The faulty instruction is at line 58: ld.global.s8
. As the compiler warned, it assumed global memory. The good instruction would have been ld.local.s8
. This problem is solved in the Fermi architecture thanks to unified pointers. The following example is the same as previous one except the PTX2 target.

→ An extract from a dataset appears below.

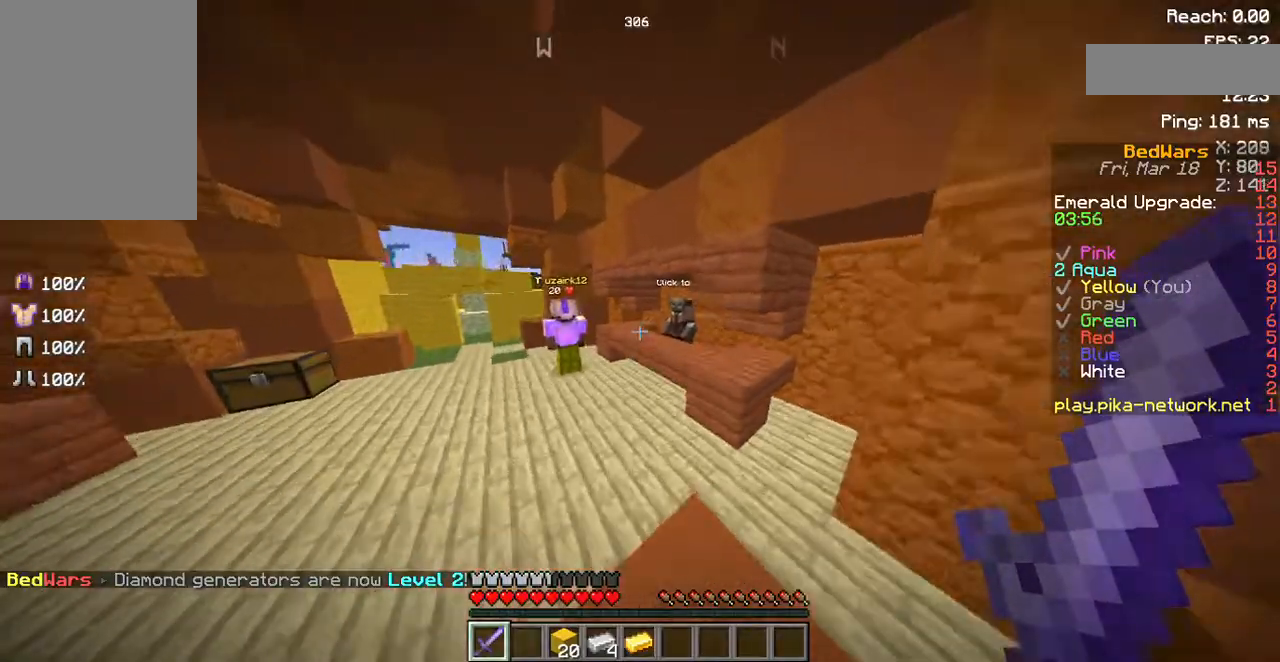
{"keys": [], "mouse": ["right"], "events": [[201, "space", "up"], [436, "mouse_right", "down"], [436, "w", "up"]]}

5 __device__ void myCopyFunction(void* dest_ptr,
void* src_ptr, size_t size) {
6 char* dest = (char*)dest_ptr;
7 char* src = (char*)src_ptr;
8
9 while(size-- > 0) {
10 *dest++ = *src++;
11 }
12 }
13
14 __global__ void testKernel1(int* arg, void* mem)
15 {
16 int temp = 20;
17 *(void**)mem = (void*)&temp;
18 }
19
20 __global__ void testKernel2(int* arg, void* mem)
21 {
22 myCopyFunction(arg, *(void**)mem, sizeof(int));
23 }
88 $LDWbegin__Z11testKernel2PiPv:
89 .loc 17 6 0
90 ld.param.u64 %rd1,
[__cudaparm__Z11testKernel2PiPv_arg];
91 .loc 17 7 0
92 ld.param.u64 %rd2,
[__cudaparm__Z11testKernel2PiPv_mem];
93 ldu.global.u64 %rd3, [%rd2+0];
94 mov.s64 %rd4, 3;
95 $Lt_2_1794:
96 //<loop> Loop body line 7, nesting depth: 1,
estimated iterations: unknown
97 .loc 17 10 0
98 add.u64 %rd3, %rd3, 1;
99 add.u64 %rd1, %rd1, 1;
100 ld.s8 %r1, [%rd3+-1];
101 st.global.s8 [%rd1+-1], %r1;
102 .loc 17 9 0
103 sub.u64 %rd4, %rd4, 1;
104 mov.u64 %rd5, -1;
105 setp.ne.u64 %p1, %rd4, %rd5;
106 @%p1 bra $Lt_2_1794;
107 .loc 17 23 0
108 exit;
109 $LDWend__Z11testKernel2PiPv:
110 } // _Z11testKernel2PiPv
In the PTX 2.1 version (see [PTX21]), at line 100, the previous ld.global.s8
was changed into ld.s8
and the compiler does not complain anymore about the pointer.